08 ABR 2017 - 13 AGO 2017
Entrada Gratuita

 

Hugo França - Um Tronco para Exu


Metamorfose da Forma
Adriana Rede

O trabalho de Hugo França ocupa um lugar singular e está alinhado com questões da contemporaneidade, como responsabilidade social e uso consciente de recursos naturais. Vive em Trancoso, Bahia, por 15 anos e esta vivência marca a sua trajetória. Lá desenvolve sua pesquisa, voltada ao reaproveitamento de resíduos florestais de espécies nativas da Mata Atlântica, sobretudo do pequi-vinagreiro, o que leva a produção do artista a um conjunto de obras único em sua concepção, criado através de um diálogo respeitoso com a sua matéria-prima e suporte. Trabalhando com árvores condenadas pelas intempéries da natureza ou pela ação criminosa do homem, França não faz somente arte, faz política. Seu trabalho se insere no conceito da ecologia política, dimensão urgente e essencial.

Hugo França domina o seu ofício com maestria. Através de um desenho cuidadosamente traçado e reverencioso, traz à existência o tronco que já não mais vivia. Cria a metamorfose através da forma. O artista nos revela com sensibilidade, através dos contornos naturais, fissuras e reentrâncias que preserva em suas obras, questões como memória, transformação, tempo. Assim, a criação de França não existe apenas para ser vista: é necessário deixar-se levar pelo impacto que exerce sobre a nossa percepção. A obra clama para ser sentida e decifrada, citando Merleau-Ponty, "para dar existência visível ao que a visão profana crê invisível".

A Garganta das Coisas
Diógenes Moura

Diante do abismo, há resíduos entre homens e deuses. E há Exu, ponte longeperto, corpo etéreo, ancestral, a tentar unir esses mesmos homens a outros homens e outros deuses, no panteão das irmandades entre tempo e tempo, violência e paixão. Então, a mão do escultor cria uma realidade tátil para uma galáxia terrestre, assim, assentada num tronco de pequi-vinagreiro, a árvore que suporta o fogo, matéria-prima arqueológica, a vitória da natureza, a garganta das coisas. O que seria a escultura senão a materialização de um sonho-pensamento? Hugo França é o homem, escultor. Tem nas mãos um tronco para Exu com um olho vazado no centro, porque do outro lado é abismo. E do lado de cá mais ainda, já que estamos no limite.
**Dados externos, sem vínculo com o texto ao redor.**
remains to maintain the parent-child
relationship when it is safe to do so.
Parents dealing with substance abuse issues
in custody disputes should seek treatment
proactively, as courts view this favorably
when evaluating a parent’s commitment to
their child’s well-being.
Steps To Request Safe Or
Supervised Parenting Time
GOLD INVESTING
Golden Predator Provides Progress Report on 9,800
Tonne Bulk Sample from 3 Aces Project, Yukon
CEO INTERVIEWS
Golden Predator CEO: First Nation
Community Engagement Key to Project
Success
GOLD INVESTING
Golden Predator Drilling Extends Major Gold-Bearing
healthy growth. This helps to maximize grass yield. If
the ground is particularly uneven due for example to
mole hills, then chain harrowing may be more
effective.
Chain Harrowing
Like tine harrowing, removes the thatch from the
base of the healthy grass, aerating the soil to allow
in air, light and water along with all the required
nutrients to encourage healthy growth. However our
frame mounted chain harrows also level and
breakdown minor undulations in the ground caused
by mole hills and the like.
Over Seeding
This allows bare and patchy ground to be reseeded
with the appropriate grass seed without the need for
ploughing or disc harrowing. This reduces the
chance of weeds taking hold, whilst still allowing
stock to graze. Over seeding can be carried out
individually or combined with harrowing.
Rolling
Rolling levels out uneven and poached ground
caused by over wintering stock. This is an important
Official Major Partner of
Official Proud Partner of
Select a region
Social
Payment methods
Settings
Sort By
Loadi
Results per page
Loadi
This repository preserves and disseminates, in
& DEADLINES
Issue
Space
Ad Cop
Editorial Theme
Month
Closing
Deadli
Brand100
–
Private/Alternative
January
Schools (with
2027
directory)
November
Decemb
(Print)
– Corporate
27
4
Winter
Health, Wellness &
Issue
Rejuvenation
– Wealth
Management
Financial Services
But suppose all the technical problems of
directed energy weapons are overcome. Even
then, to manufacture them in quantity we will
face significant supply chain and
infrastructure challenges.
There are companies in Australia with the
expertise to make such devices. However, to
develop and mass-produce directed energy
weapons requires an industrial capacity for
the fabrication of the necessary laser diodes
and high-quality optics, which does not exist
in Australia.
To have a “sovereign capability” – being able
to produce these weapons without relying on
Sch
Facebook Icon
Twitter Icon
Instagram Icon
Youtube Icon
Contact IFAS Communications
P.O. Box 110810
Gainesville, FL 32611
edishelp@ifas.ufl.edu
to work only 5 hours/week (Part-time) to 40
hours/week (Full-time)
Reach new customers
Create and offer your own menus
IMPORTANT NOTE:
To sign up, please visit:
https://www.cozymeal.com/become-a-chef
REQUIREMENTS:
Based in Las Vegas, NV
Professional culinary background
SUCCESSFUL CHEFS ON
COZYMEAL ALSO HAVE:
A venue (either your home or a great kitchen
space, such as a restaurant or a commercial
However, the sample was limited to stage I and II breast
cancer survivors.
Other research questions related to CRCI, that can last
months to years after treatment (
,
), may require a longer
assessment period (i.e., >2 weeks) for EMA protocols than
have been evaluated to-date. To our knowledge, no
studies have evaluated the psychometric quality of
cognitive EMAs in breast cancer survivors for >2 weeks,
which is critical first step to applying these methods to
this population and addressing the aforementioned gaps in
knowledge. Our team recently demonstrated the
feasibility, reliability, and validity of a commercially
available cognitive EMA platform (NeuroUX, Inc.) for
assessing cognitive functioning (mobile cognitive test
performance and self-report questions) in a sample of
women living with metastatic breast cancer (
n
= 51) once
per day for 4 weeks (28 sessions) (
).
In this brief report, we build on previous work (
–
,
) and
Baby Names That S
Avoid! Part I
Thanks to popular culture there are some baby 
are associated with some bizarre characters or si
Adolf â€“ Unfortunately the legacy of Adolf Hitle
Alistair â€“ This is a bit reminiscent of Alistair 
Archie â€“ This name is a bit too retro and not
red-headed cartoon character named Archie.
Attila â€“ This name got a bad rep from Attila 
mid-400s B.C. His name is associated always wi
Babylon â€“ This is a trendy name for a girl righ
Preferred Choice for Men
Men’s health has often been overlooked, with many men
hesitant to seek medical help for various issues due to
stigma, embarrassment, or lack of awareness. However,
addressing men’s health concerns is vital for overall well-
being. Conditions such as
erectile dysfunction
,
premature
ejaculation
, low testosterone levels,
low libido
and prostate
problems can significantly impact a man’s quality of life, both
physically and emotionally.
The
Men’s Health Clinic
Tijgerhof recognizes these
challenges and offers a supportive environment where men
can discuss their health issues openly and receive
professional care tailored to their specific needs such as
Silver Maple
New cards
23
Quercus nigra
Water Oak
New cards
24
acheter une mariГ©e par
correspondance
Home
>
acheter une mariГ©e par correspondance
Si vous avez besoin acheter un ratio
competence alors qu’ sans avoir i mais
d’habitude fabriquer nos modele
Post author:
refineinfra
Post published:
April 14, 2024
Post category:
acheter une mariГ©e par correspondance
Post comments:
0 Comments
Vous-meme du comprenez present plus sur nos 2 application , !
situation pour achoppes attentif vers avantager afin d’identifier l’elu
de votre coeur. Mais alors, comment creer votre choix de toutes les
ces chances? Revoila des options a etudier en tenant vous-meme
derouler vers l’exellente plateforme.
Quem estará do lado de lá, nesse imenso pátio de museu também às margens de uma avenida em transe, com suas antologias de destinos a passar logo ali, dentro dos automóveis, fuligem, noite-dia, madrugada adentro? Então, no pátio, encontramos o reverso do homem e o olho vazado do tronco-vinagreiro onde, ali mesmo, ele nasce e envelhece em sua materialidade. Depois, nasce outra vez e envelhece escultura, imaterial no meio de uma encruzilhada de colunas modernistas. É quando um tempo se esgota e outro recomeça: terra e terra, natureza e natureza. E temos, diante dos nossos olhos, esse interminável mistério, tridimensional, ao mesmo tempo indizível e tão profícuo entre um sonho, uma entidade e um pensamento.